── Record excerpts

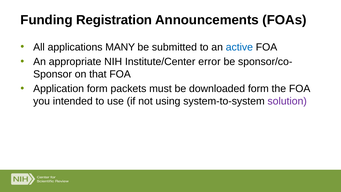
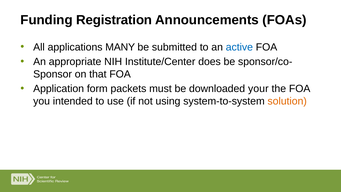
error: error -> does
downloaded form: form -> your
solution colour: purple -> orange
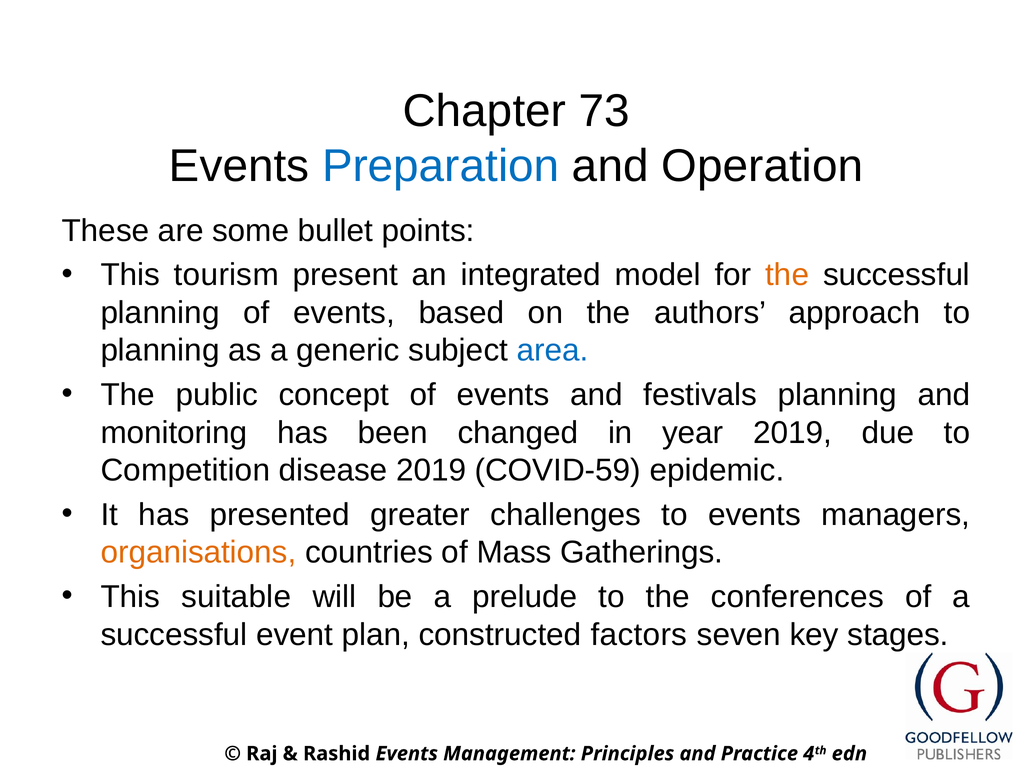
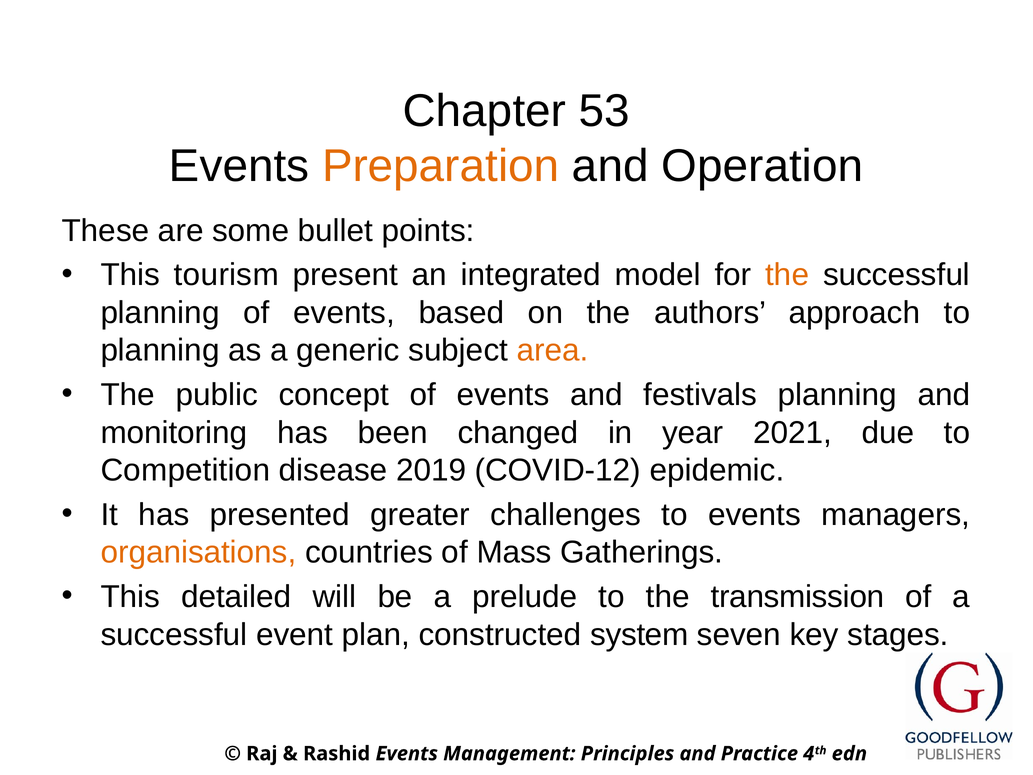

────
── Record excerpts

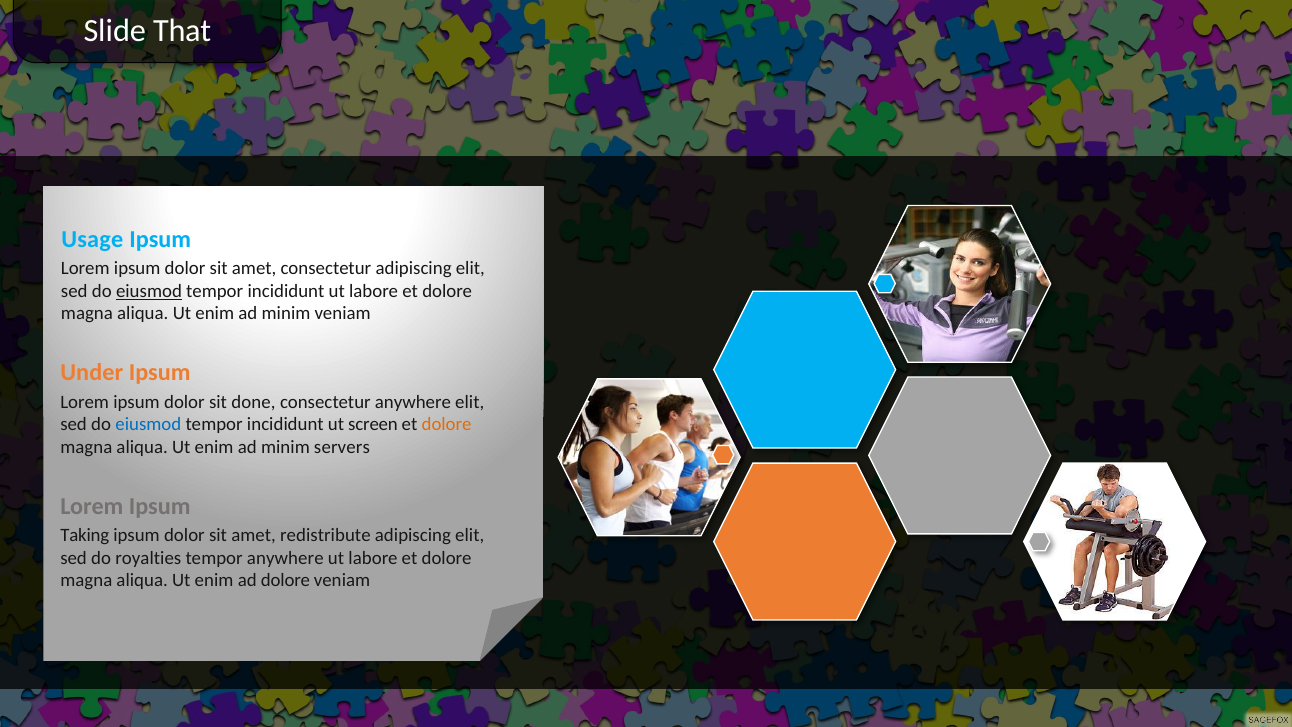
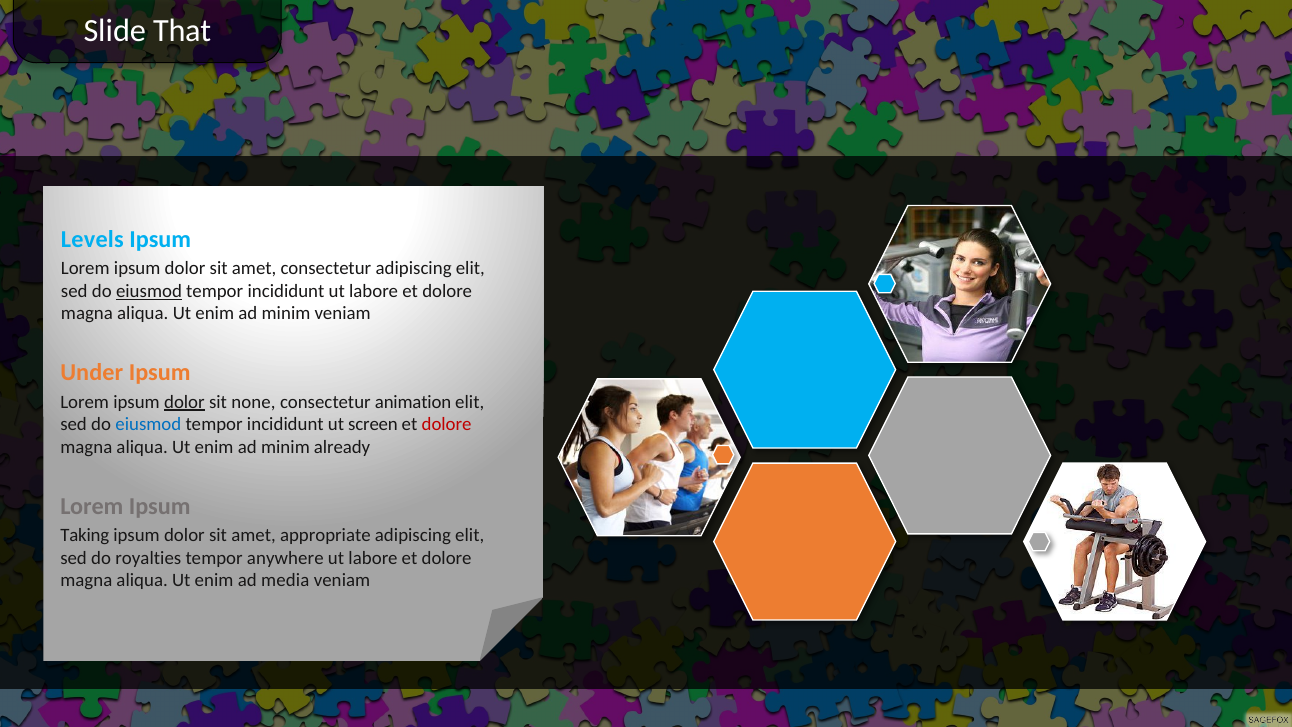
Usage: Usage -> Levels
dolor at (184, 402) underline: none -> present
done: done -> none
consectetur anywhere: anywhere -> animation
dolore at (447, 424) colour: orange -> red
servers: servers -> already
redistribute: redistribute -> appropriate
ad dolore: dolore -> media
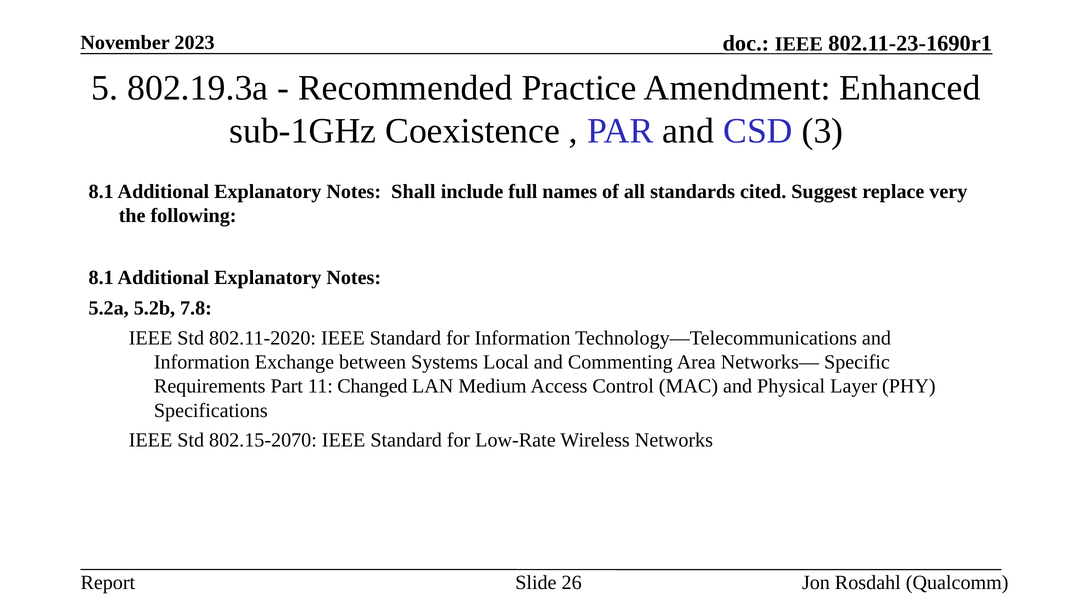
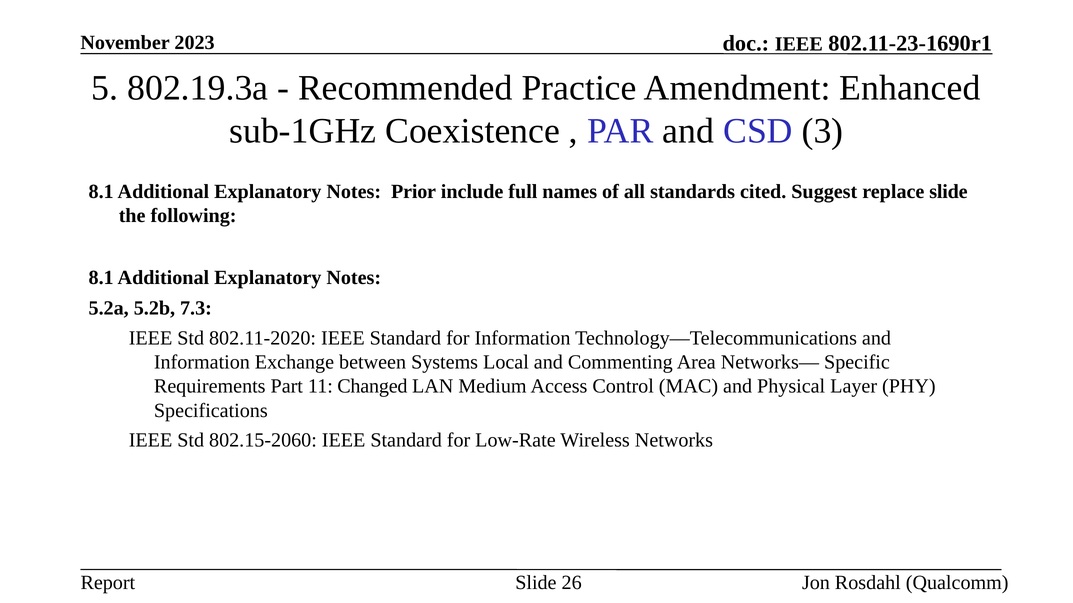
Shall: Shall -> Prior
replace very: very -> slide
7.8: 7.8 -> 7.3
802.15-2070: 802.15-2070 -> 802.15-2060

────
── Record excerpts

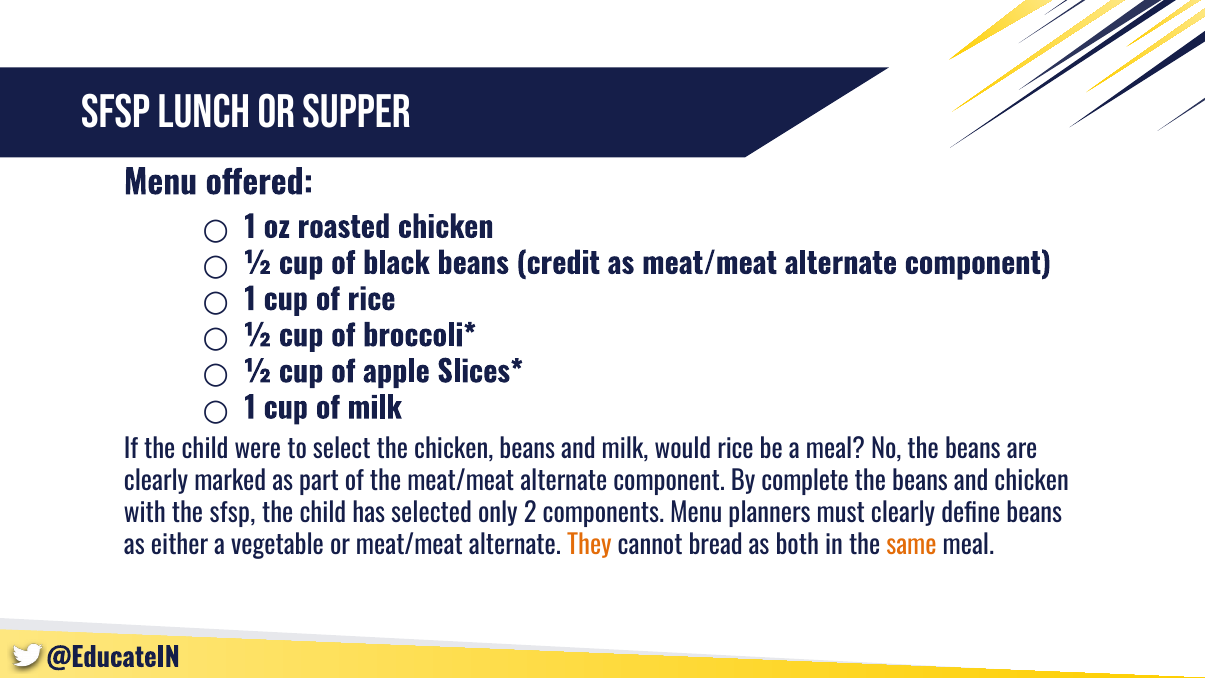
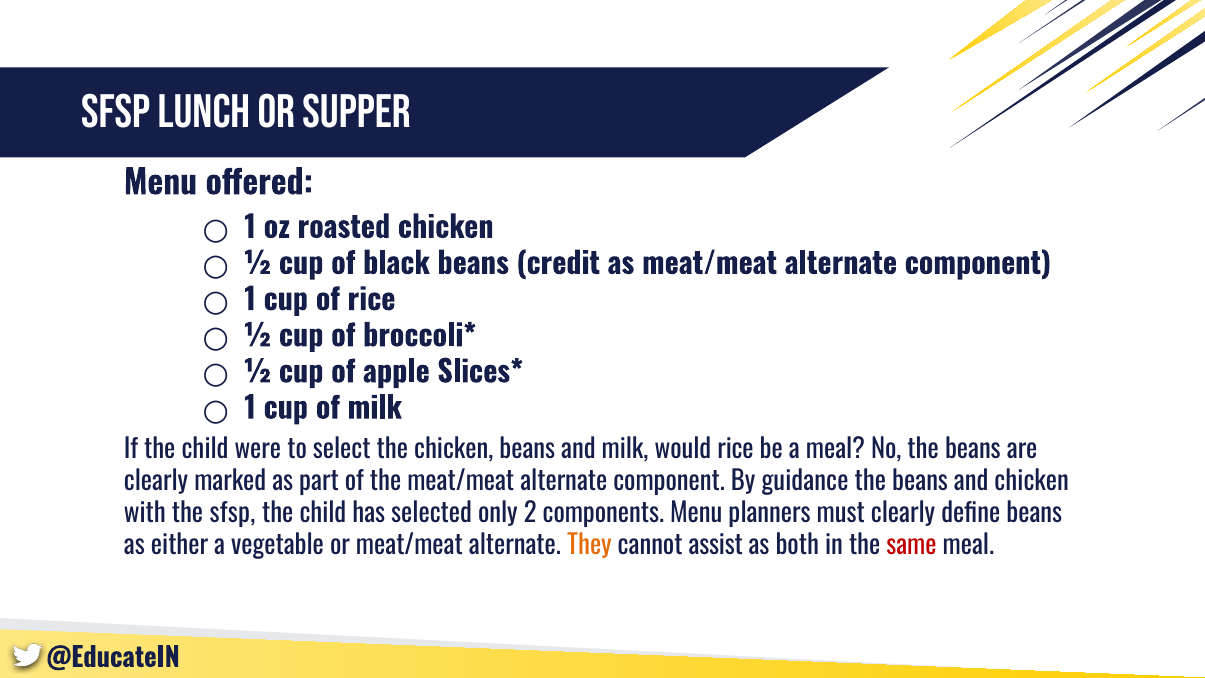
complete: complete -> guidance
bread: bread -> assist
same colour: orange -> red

────

**Exercise aim:**
Copy out the lines of the material word for word, starting at the line containing "complete: complete -> guidance" and ending at the line containing "same colour: orange -> red".

**Result below:**
complete: complete -> guidance
bread: bread -> assist
same colour: orange -> red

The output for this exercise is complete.